» EXERCISE: Where does the string "Free" occur in the entries below? Copy every line where it does.

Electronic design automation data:
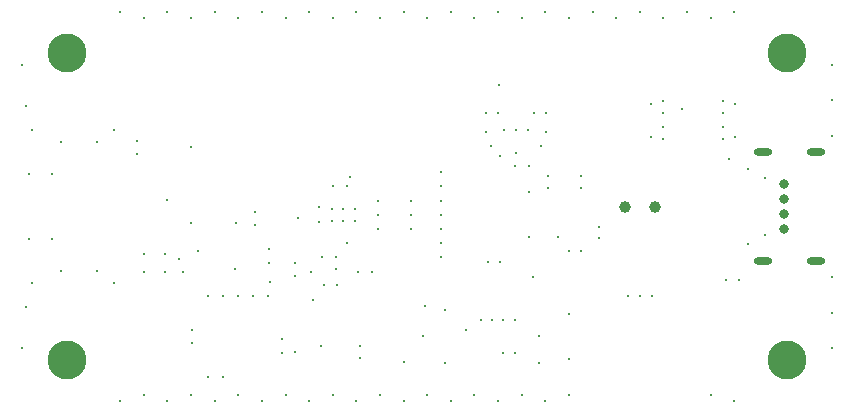
<source format=gbr>
%TF.GenerationSoftware,Altium Limited,Altium Designer,25.2.1 (25)*%
G04 Layer_Color=0*
%FSLAX45Y45*%
%MOMM*%
%TF.SameCoordinates,2968D444-F816-4350-AB46-43E4CE3DDFF8*%
%TF.FilePolarity,Positive*%
%TF.FileFunction,Plated,1,4,PTH,Drill*%
%TF.Part,Single*%
G01*
G75*
%TA.AperFunction,ComponentDrill*%
%ADD106C,0.80000*%
%ADD107O,1.60000X0.60000*%
%ADD108C,1.00000*%
%TA.AperFunction,OtherDrill,Free Pad (30.5mm,13mm)*%
%ADD109C,3.30000*%
%TA.AperFunction,OtherDrill,Free Pad (30.5mm,-13mm)*%
%ADD110C,3.30000*%
%TA.AperFunction,OtherDrill,Free Pad (-30.5mm,-13mm)*%
%ADD111C,3.30000*%
%TA.AperFunction,OtherDrill,Free Pad (-30.5mm,13mm)*%
%ADD112C,3.30000*%
%TA.AperFunction,ViaDrill,NotFilled*%
%ADD113C,0.30000*%
D106*
X3023000Y190500D02*
D03*
Y63500D02*
D03*
Y-190500D02*
D03*
Y-63500D02*
D03*
D107*
X3290000Y461000D02*
D03*
X2840000D02*
D03*
Y-461000D02*
D03*
X3290000D02*
D03*
D108*
X1925000Y-0D02*
D03*
X1675000D02*
D03*
D109*
X3050000Y1300000D02*
D03*
D110*
Y-1300000D02*
D03*
D111*
X-3050000D02*
D03*
D112*
Y1300000D02*
D03*
D113*
X2000000Y672500D02*
D03*
X2605000Y590000D02*
D03*
Y870000D02*
D03*
X-590000Y-555000D02*
D03*
X-470000Y-552500D02*
D03*
X-772500Y-430000D02*
D03*
X-572500Y-1180000D02*
D03*
Y-1280000D02*
D03*
X-3175000Y277000D02*
D03*
X-3375000D02*
D03*
Y-277000D02*
D03*
X-3175000D02*
D03*
X-3430000Y-1200000D02*
D03*
X-3430000Y1200000D02*
D03*
X3430000D02*
D03*
Y900000D02*
D03*
X3430000Y-1200000D02*
D03*
Y-900000D02*
D03*
Y-600000D02*
D03*
Y600000D02*
D03*
X-3350000Y650000D02*
D03*
X-3400000Y850000D02*
D03*
X-3100000Y550000D02*
D03*
X-2800000D02*
D03*
X-2650000Y650000D02*
D03*
Y-650000D02*
D03*
X-2800000Y-550000D02*
D03*
X-3100000D02*
D03*
X-3400000Y-850000D02*
D03*
X-3350000Y-650000D02*
D03*
X-0Y-1600000D02*
D03*
X800000D02*
D03*
X400000D02*
D03*
X-400000D02*
D03*
X-800000D02*
D03*
X-1200000D02*
D03*
X-1600000D02*
D03*
X-2000000D02*
D03*
X-2400000D02*
D03*
X1200000D02*
D03*
X2400000D02*
D03*
X2600000Y-1650000D02*
D03*
X-2200000D02*
D03*
X-1800000D02*
D03*
X-1400001D02*
D03*
X-1000000D02*
D03*
X-600000D02*
D03*
X-200000D02*
D03*
X600000D02*
D03*
X1000000D02*
D03*
X200000D02*
D03*
X-2600000D02*
D03*
X-2600000Y1650000D02*
D03*
X200000D02*
D03*
X1000000D02*
D03*
X600000D02*
D03*
X-200000D02*
D03*
X-600000D02*
D03*
X-1000000D02*
D03*
X-1400000D02*
D03*
X-1800000D02*
D03*
X-2200000D02*
D03*
X1400000D02*
D03*
X1800000D02*
D03*
X2200000D02*
D03*
X2600000D02*
D03*
X2400000Y1600000D02*
D03*
X2000000D02*
D03*
X1600000D02*
D03*
X1200000D02*
D03*
X-2400000D02*
D03*
X-2000000D02*
D03*
X-1600000D02*
D03*
X-1200000D02*
D03*
X-800000D02*
D03*
X-400000D02*
D03*
X400000D02*
D03*
X800000D02*
D03*
X0D02*
D03*
X613000Y-470000D02*
D03*
X513000D02*
D03*
X-650000Y250000D02*
D03*
X-710000Y-20000D02*
D03*
X-810000D02*
D03*
X-610000D02*
D03*
Y-120000D02*
D03*
X-810000D02*
D03*
X-710000D02*
D03*
X-1620000Y-140000D02*
D03*
X-1120000Y-590000D02*
D03*
X-1630000Y-530000D02*
D03*
X-1992499Y-1047500D02*
D03*
X-1992499Y-1152500D02*
D03*
X-1460000Y-45000D02*
D03*
X620000Y430000D02*
D03*
X-1120000Y-1235000D02*
D03*
X-1230000Y-1237500D02*
D03*
X-22500Y-845000D02*
D03*
X-195000Y-1317500D02*
D03*
X152500Y-875000D02*
D03*
X1450000Y-170000D02*
D03*
Y-270000D02*
D03*
X857500Y340000D02*
D03*
X742500D02*
D03*
X905000Y792500D02*
D03*
X495000D02*
D03*
X2155000Y825000D02*
D03*
X1895000Y590000D02*
D03*
X1995000Y570000D02*
D03*
X1895000Y870000D02*
D03*
X1995000Y890000D02*
D03*
X2000000Y787500D02*
D03*
X2500000D02*
D03*
X2505000Y890000D02*
D03*
Y570000D02*
D03*
X2500000Y672500D02*
D03*
X645000Y-960000D02*
D03*
X745001D02*
D03*
X2711600Y320000D02*
D03*
X2856400Y240000D02*
D03*
Y-240000D02*
D03*
X2711600Y-320000D02*
D03*
X745001Y-1240000D02*
D03*
X645000D02*
D03*
X2530000Y-625000D02*
D03*
X2640000Y-625000D02*
D03*
X2555000Y400000D02*
D03*
X540000Y510000D02*
D03*
X960000Y510000D02*
D03*
X650000Y650000D02*
D03*
X850000D02*
D03*
X750000D02*
D03*
X1005000Y635001D02*
D03*
Y792500D02*
D03*
X750000Y450000D02*
D03*
X495000Y635001D02*
D03*
X595000Y792500D02*
D03*
X610000Y1025000D02*
D03*
X858500Y120000D02*
D03*
Y-260000D02*
D03*
X120001Y-70000D02*
D03*
X120000Y170000D02*
D03*
X120000Y50000D02*
D03*
X119999Y289999D02*
D03*
Y-429999D02*
D03*
X120000Y-190000D02*
D03*
X120000Y-310000D02*
D03*
X-140000Y-190000D02*
D03*
X-140000Y50000D02*
D03*
X-140000Y-70000D02*
D03*
X330000Y-1045000D02*
D03*
X1300000Y260000D02*
D03*
Y160000D02*
D03*
X1020000D02*
D03*
Y260000D02*
D03*
X1300000Y-378500D02*
D03*
X1200000D02*
D03*
X1105000Y-260000D02*
D03*
X1700000Y-761500D02*
D03*
X1900000D02*
D03*
X1800000D02*
D03*
X895000Y-600000D02*
D03*
X455001Y-960000D02*
D03*
X550000D02*
D03*
X-1335000Y-640000D02*
D03*
X-920000Y-5000D02*
D03*
Y-135000D02*
D03*
X-797500Y170000D02*
D03*
X-682500D02*
D03*
Y-310000D02*
D03*
X-420000Y-70000D02*
D03*
X-419999Y50000D02*
D03*
X-420000Y-190000D02*
D03*
X-2460000Y442500D02*
D03*
X1200001Y-912500D02*
D03*
X945001Y-1100000D02*
D03*
X1200001Y-1287500D02*
D03*
X-32500Y-1100000D02*
D03*
X-1230000Y-1122500D02*
D03*
X947501Y-1325000D02*
D03*
X152500D02*
D03*
X-900000Y-1182500D02*
D03*
X-2000000Y-140000D02*
D03*
Y500000D02*
D03*
X-1340000Y-362500D02*
D03*
X-1854000Y-760000D02*
D03*
X-1726999D02*
D03*
X-1600000D02*
D03*
X-1473000D02*
D03*
X-1346000D02*
D03*
X-1726999Y-1440000D02*
D03*
X-1854000D02*
D03*
X-2460000Y557500D02*
D03*
X-2200000Y57500D02*
D03*
X-772500Y-530000D02*
D03*
X-760000Y-664999D02*
D03*
X-870000D02*
D03*
X-965000Y-795000D02*
D03*
X-980000Y-555000D02*
D03*
X-1460000Y-155000D02*
D03*
X-1092500Y-100000D02*
D03*
X-887500Y-430000D02*
D03*
X-1120000Y-477500D02*
D03*
X-1340000D02*
D03*
X-1940000Y-380000D02*
D03*
X-2070000Y-557500D02*
D03*
X-2400000Y-400000D02*
D03*
X-2100000Y-442500D02*
D03*
X-2400000Y-557500D02*
D03*
X-2220000Y-557500D02*
D03*
Y-400000D02*
D03*
%TF.MD5,a79240da7dc3458918f0360688d58959*%
M02*

</source>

» SOLUTION TO THE PROBLEM:
%TA.AperFunction,OtherDrill,Free Pad (30.5mm,13mm)*%
%TA.AperFunction,OtherDrill,Free Pad (30.5mm,-13mm)*%
%TA.AperFunction,OtherDrill,Free Pad (-30.5mm,-13mm)*%
%TA.AperFunction,OtherDrill,Free Pad (-30.5mm,13mm)*%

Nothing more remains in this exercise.